Copy out the text lines of every entry below word for word. Leave out the pictures.
[Begin]
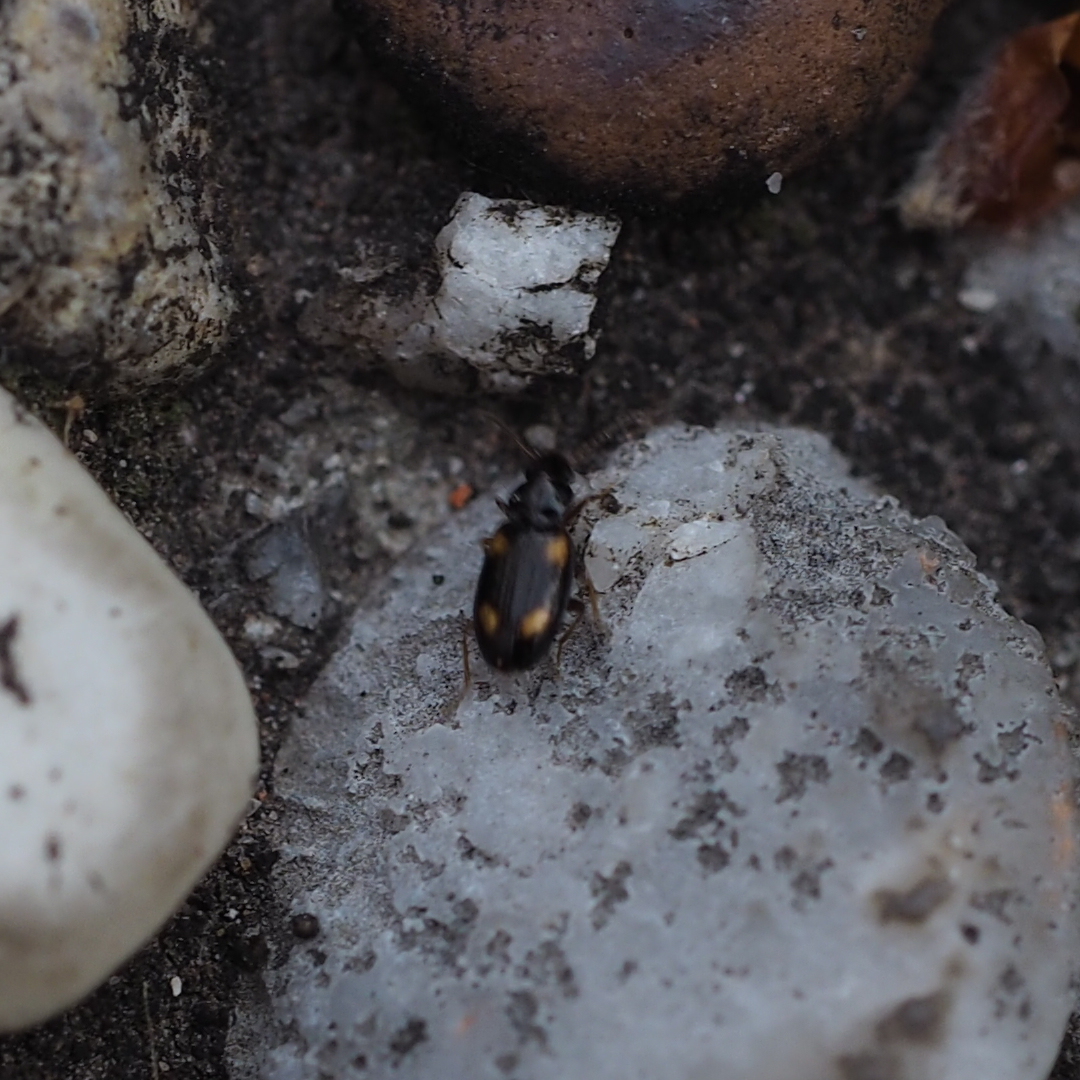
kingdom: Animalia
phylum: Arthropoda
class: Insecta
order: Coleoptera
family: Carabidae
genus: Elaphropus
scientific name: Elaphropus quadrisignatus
[End]
Task output —
kingdom: Animalia
phylum: Arthropoda
class: Insecta
order: Coleoptera
family: Carabidae
genus: Elaphropus
scientific name: Elaphropus quadrisignatus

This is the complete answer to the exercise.